Discourse X-Ray is an argument-structure microscope aimed at the exact moment writing becomes learning — when students are figuring out how to support claims, and when writers are shaping persuasion.
Technically, it is also a clean example of a pattern that is going to matter more, not less:
Use LLMs for the hard semantic labeling. Keep the system reliable by doing segmentation, validation, caching, persistence, and analytics in your own code.
The model is the engine. The scaffolding is the car. You need both.
Related
- ScopeGuard: A Scope-Creep Radar for Client Projects — same architectural principle applied to a different domain: LLM does the unstructured reading, deterministic code does everything else.
- cron-human: why I built yet another cron library — wrapping a deterministic tool as an MCP server so LLM agents can call it.
Frequently asked questions
- What is Discourse X-Ray?
- Discourse X-Ray is an LLM-powered tool that visualises the argumentative skeleton of a written draft using Rhetorical Structure Theory (RST). It segments text into clause-like units (EDUs), labels the rhetorical relationships between them, and renders an interactive D3 tree with metrics like claim-to-evidence ratio and orphan claims.
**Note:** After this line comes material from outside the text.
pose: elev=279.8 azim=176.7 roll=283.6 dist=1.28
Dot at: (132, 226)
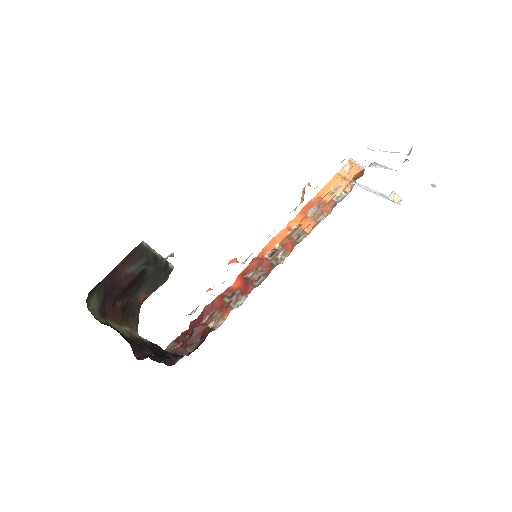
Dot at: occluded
- What is Rhetorical Structure Theory?
- Rhetorical Structure Theory (RST), introduced by Mann and Thompson in 1988, models a text as a graph of relations — evidence, cause, contrast, concession, elaboration — between clause-like units. It explains writing as a structure of supporting moves, not just paragraphs.
- Does Discourse X-Ray grade or rewrite essays?
- No. It deliberately does neither. The product brief is to show the reasoning shape of an existing draft so the writer can fix it themselves. It does not assign a grade, and it never rewrites the user's text.
- What stack does Discourse X-Ray run on?
- React + TypeScript + Vite + D3 on the frontend, Spring Boot + JPA + OpenNLP + JGraphT on the backend, pluggable LLM providers (Anthropic, OpenAI, Gemini), Caffeine or Redis for caching, and Docker Compose for one-command local setup with Postgres and Nginx.
- Can I run Discourse X-Ray locally?
- Yes. Copy .env.example to .env, add at least one provider key (ANTHROPIC, OPENAI, or GEMINI), then run docker compose up --build. The frontend is at localhost:5173 and the backend at localhost:8080.